*** Begin section ***

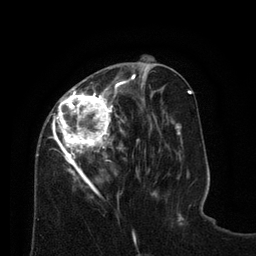
Breast MRI (dynamic contrast-enhanced), one axial slice. Position 30 of 80 along the scan axis. Cropped to one breast. Dynamic contrast-enhanced series, time point 2 of 8 at this slice position (early post-contrast). 3 T. TE 2.1 ms, TR 4.6 ms. 256 × 256 image matrix. Female patient.
Annotated regions visible in this slice (semi-automatically segmented with operator editing):
- enhancing-tissue mask used for the functional tumour volume (all voxels passing the contrast-enhancement thresholds inside the analysis volume; usually the tumour): bounding box [x1, y1, x2, y2] px = [36, 68, 129, 198]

*** End section ***

TASK ITEM: In your copy, leave out the pictures and reproduce the material above exactly.

WORKED SOLUTION:
Breast MRI (dynamic contrast-enhanced), one axial slice. Position 30 of 80 along the scan axis. Cropped to one breast. Dynamic contrast-enhanced series, time point 2 of 8 at this slice position (early post-contrast). 3 T. TE 2.1 ms, TR 4.6 ms. 256 × 256 image matrix. Female patient.
Annotated regions visible in this slice (semi-automatically segmented with operator editing):
- enhancing-tissue mask used for the functional tumour volume (all voxels passing the contrast-enhancement thresholds inside the analysis volume; usually the tumour): bounding box [x1, y1, x2, y2] px = [36, 68, 129, 198]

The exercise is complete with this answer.